Limiting Task Slot Usage
There are many reasons why one wants to limit the number of running tasks.
Job is consuming all task slots
The most common reason is because a given job is consuming all of the available task slots, preventing other jobs from running. The easiest and best solution is to switch from the default FIFO scheduler to another scheduler, such as the FairShareScheduler or the CapacityScheduler. Both solve this problem in slightly different ways. Depending upon need, one may be a better fit than the other.
Job has taken too many reduce slots that are still waiting for maps to finish
There is a job tunable called mapred.reduce.slowstart.completed.maps that sets the percentage of maps that must be completed before firing off reduce tasks. By default, this is set to 5% (0.05) which for most shared clusters is likely too low. Recommended values are closer to 80% or higher (0.80). Note that for jobs that have a significant amount of intermediate data, setting this value higher will cause reduce slots to take more time fetching that data before performing work.

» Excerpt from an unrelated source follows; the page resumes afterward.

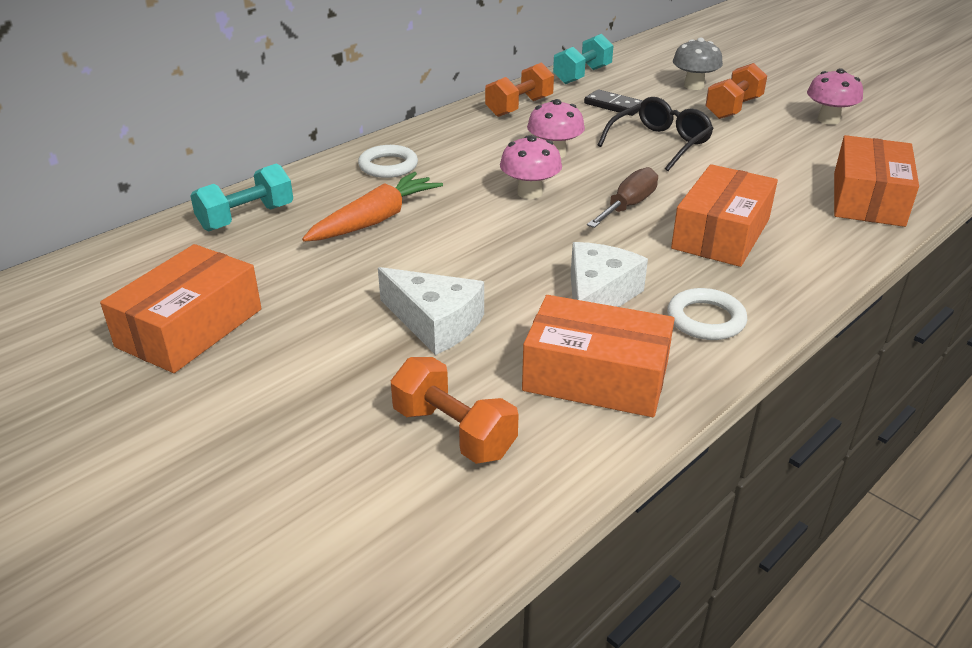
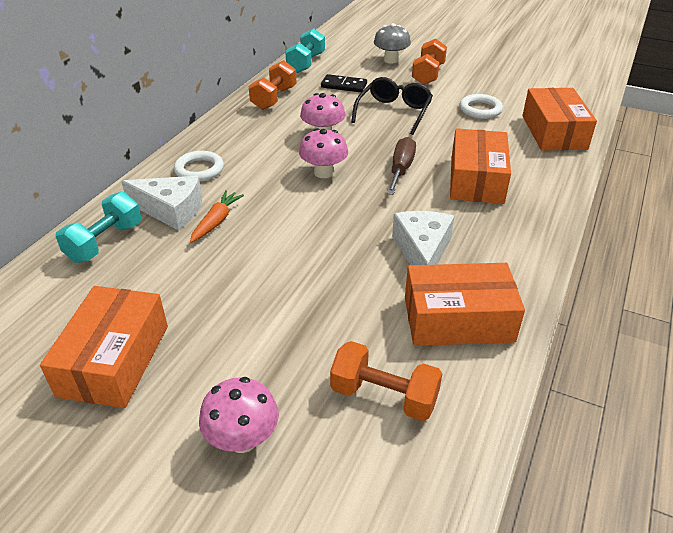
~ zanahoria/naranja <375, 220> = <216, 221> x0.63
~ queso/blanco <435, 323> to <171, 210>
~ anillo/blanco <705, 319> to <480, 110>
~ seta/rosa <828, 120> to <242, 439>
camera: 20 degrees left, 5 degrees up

Job is referencing an external, limited resource (such as a database)
In Hadoop terms, we call this a 'side-effect'.
One of the general assumptions of the framework is that there are not any side-effects. All tasks are expected to be restartable and a side-effect typically goes against the grain of this rule.
If a task absolutely must break the rules, there are a few things one can do:
- Disable SpeculativeExecution .
- Deploy ZooKeeper and use it as a persistent lock to keep track of how many tasks are running concurrently
- Use a scheduler with a maximum task-per-queue feature and submit the job to that queue, such as FairShareScheduler or CapacityScheduler
Job consumes too much RAM/disk IO/etc on a given node
The CapacityScheduler in 0.21 has a feature whereby one may use RAM-per-task to limit how many slots a given task takes. By careful use of this feature, one may limit how many concurrent tasks on a given node a job may take.
Increasing the Number of Slots Used
There are both job and server-level tunables that impact how many tasks are run concurrently.
Increase the amount of tasks per node
There are two server tunables that determine how many tasks a given TaskTracker will run on a node:
- mapred.tasktracker.map.tasks.maximum sets the map slot usage
- mapred.tasktracker.reduce.tasks.maximum sets the reduce slot usage
These must be set in the mapred-site.xml file on the TaskTracker. After making the change, the TaskTracker must be restarted to see it. One should see the values increase (or decrease) on the JobTracker main page. Note that this is not set by your job.
Increase the amount of map tasks
Typically, the amount of maps per job is determined by Hadoop based upon the InputFormat and the block size in place. Using mapred.min.split.size and mapred.max.split.size settings, one can provide hints to the system that it should use a size that is different than the block size to determine what the min and max input size should be.
Increase the amount of reduce tasks
Currently, the number of reduces is determined by the job. mapred.reduce.tasks should be set by the job to the appropriate number of reduces. When using Pig, use the PARALLEL keyword.